In the 1970s, Brazil had as few as 50 prisons. Today it has nearly 1450. This historical shift surrounds an empirical fact: criminal governance makes its home in these prisons. Fifty three different groups rule prisons and parts of cities in every state in the country, bringing violence and conflict with them. In the 1970s, none of these groups existed. Brazil's struggle with violence has gotten worse, and we suggest that the policy of building 'more and better' prisons is central to the reason why. Moreover, that this investment in prisons has diffused violence across the country and beyond.
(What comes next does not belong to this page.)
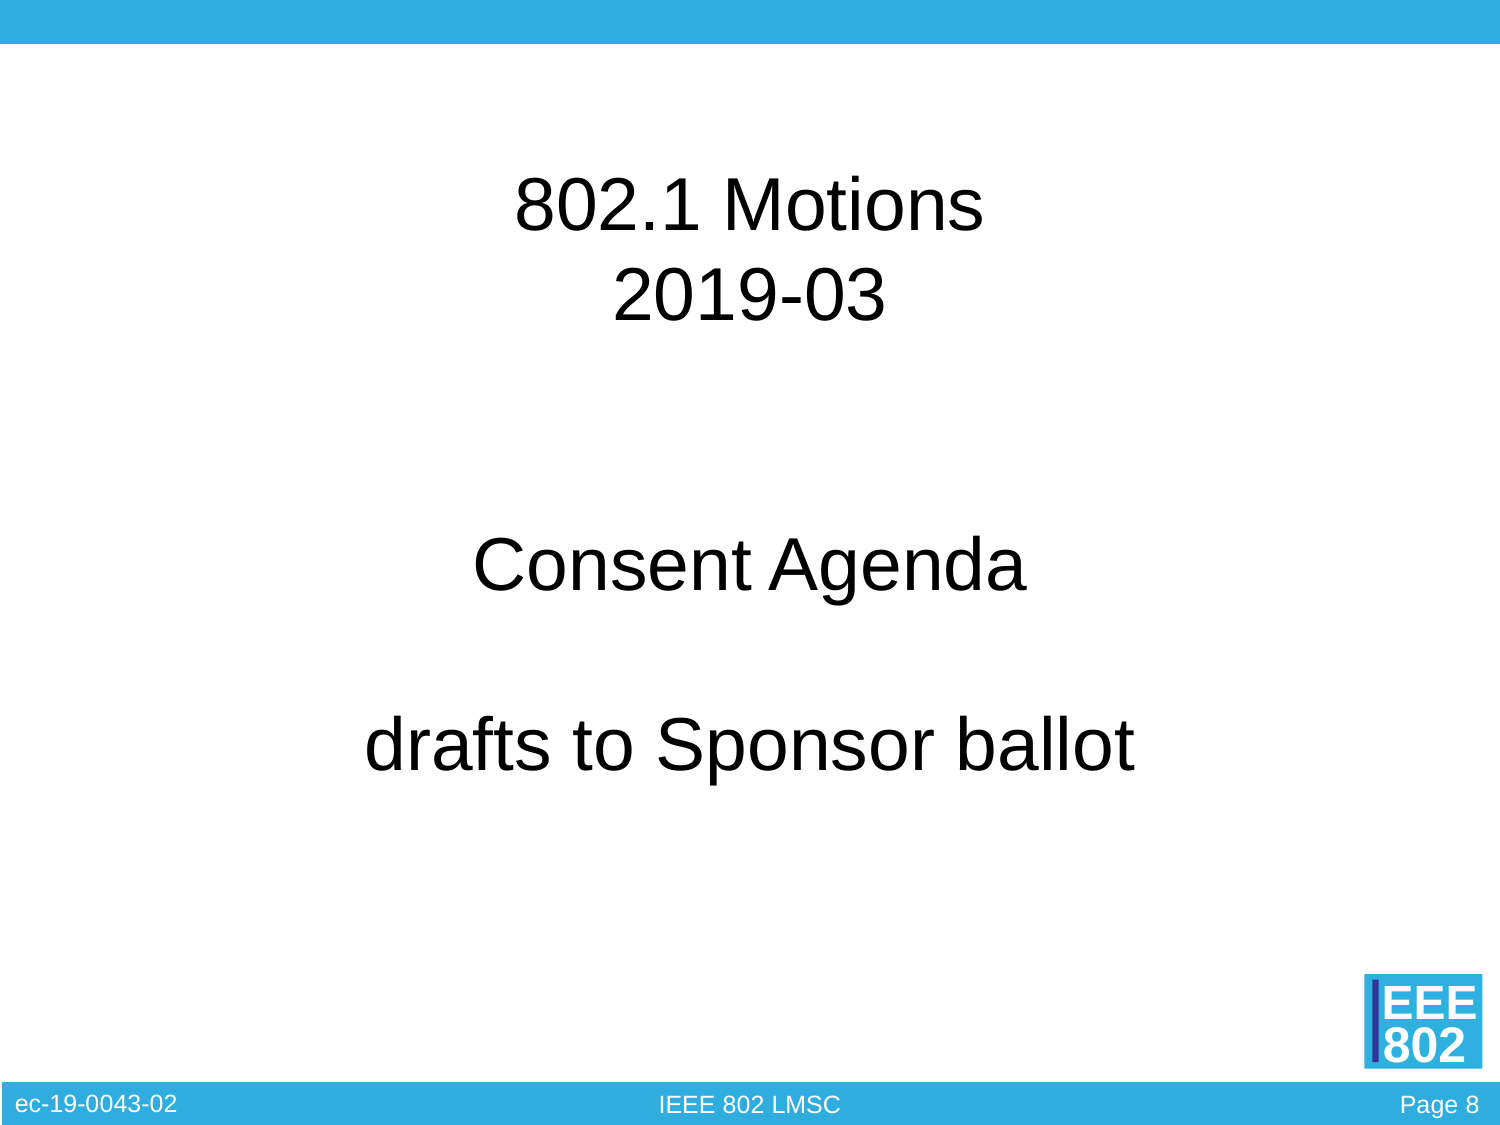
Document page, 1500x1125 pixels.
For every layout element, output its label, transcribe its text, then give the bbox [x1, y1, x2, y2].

title 802.1 Motions 2019-03 Consent Agenda drafts to Sponsor ballot [112, 349, 1388, 591]
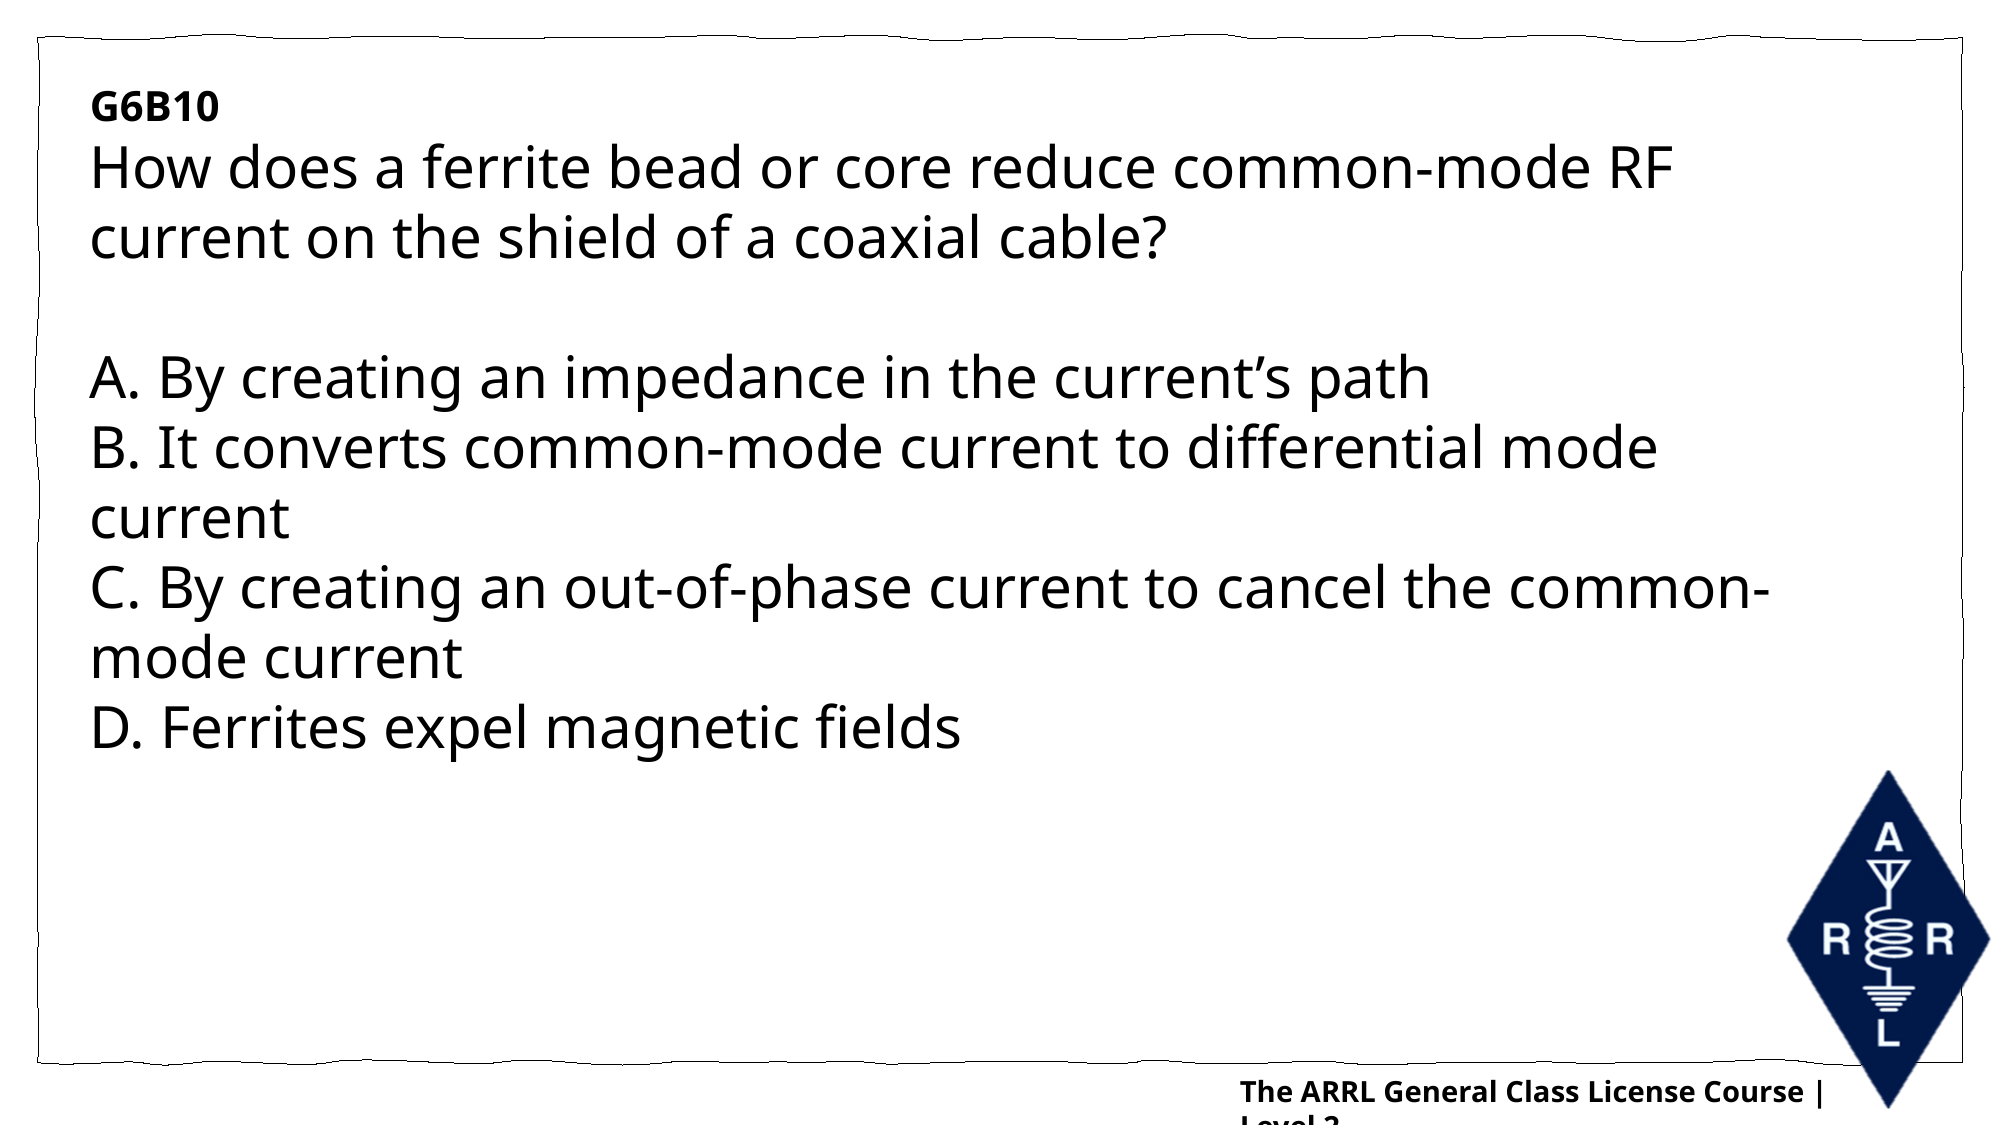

We seek to carry out research on this matter, and by thinking through two hypotheses, namely: a) that new prisons continue with the conditions of violence and vulnerability that motivate organised crime groups, their membership, and non-affiliated individuals that enter their sphere, and; b) that while new prisons provide modern architectural form to punishment they simply create new territory that must be contested and conquered by criminal governance groups - lest a rival do so. To advance this research, we will carry out rigorous qualitative fieldwork in a comparative approach to two states in the country that have both built prisons exponentially but that have varied experiences with organised criminal governance. We seek to contribute to acute and transdisciplinary debates about prisons, failing public policies around violence, and the intransigence of criminal governance in democratic states.